%%

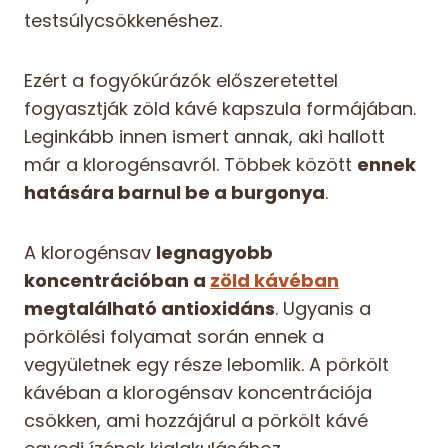
testsúlycsökkenéshez.
Ezért a fogyókúrázók előszeretettel
fogyasztják zöld kávé kapszula formájában.
Leginkább innen ismert annak, aki hallott
már a klorogénsavról. Többek között
ennek
hatására barnul be a burgonya
.
A klorogénsav
legnagyobb
koncentrációban a
zöld kávéban
megtalálható antioxidáns
. Ugyanis a
pörkölési folyamat során ennek a
vegyületnek egy része lebomlik. A pörkölt
kávéban a klorogénsav koncentrációja
csökken, ami hozzájárul a pörkölt kávé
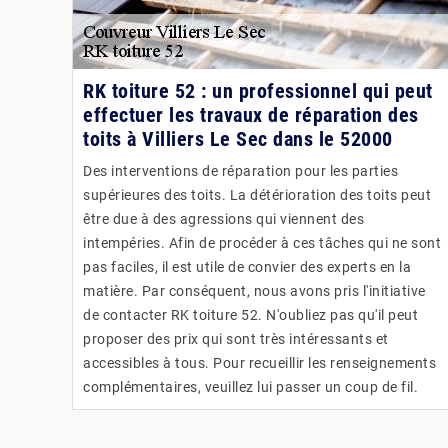
RK toiture 52 : un professionnel qui peut
effectuer les travaux de réparation des
toits à Villiers Le Sec dans le 52000
Des interventions de réparation pour les parties
supérieures des toits. La détérioration des toits peut
être due à des agressions qui viennent des
intempéries. Afin de procéder à ces tâches qui ne sont
pas faciles, il est utile de convier des experts en la
matière. Par conséquent, nous avons pris l'initiative
de contacter RK toiture 52. N'oubliez pas qu'il peut
proposer des prix qui sont très intéressants et
accessibles à tous. Pour recueillir les renseignements
complémentaires, veuillez lui passer un coup de fil.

%%

● TASK INSTRUCTIONS
Reproduce, word for word, every line of text in all of the records above, and leave the pictures out of your answer.

● ANSWER FOR THIS EXERCISE
testsúlycsökkenéshez.
Ezért a fogyókúrázók előszeretettel
fogyasztják zöld kávé kapszula formájában.
Leginkább innen ismert annak, aki hallott
már a klorogénsavról. Többek között
ennek
hatására barnul be a burgonya
.
A klorogénsav
legnagyobb
koncentrációban a
zöld kávéban
megtalálható antioxidáns
. Ugyanis a
pörkölési folyamat során ennek a
vegyületnek egy része lebomlik. A pörkölt
kávéban a klorogénsav koncentrációja
csökken, ami hozzájárul a pörkölt kávé
RK toiture 52 : un professionnel qui peut
effectuer les travaux de réparation des
toits à Villiers Le Sec dans le 52000
Des interventions de réparation pour les parties
supérieures des toits. La détérioration des toits peut
être due à des agressions qui viennent des
intempéries. Afin de procéder à ces tâches qui ne sont
pas faciles, il est utile de convier des experts en la
matière. Par conséquent, nous avons pris l'initiative
de contacter RK toiture 52. N'oubliez pas qu'il peut
proposer des prix qui sont très intéressants et
accessibles à tous. Pour recueillir les renseignements
complémentaires, veuillez lui passer un coup de fil.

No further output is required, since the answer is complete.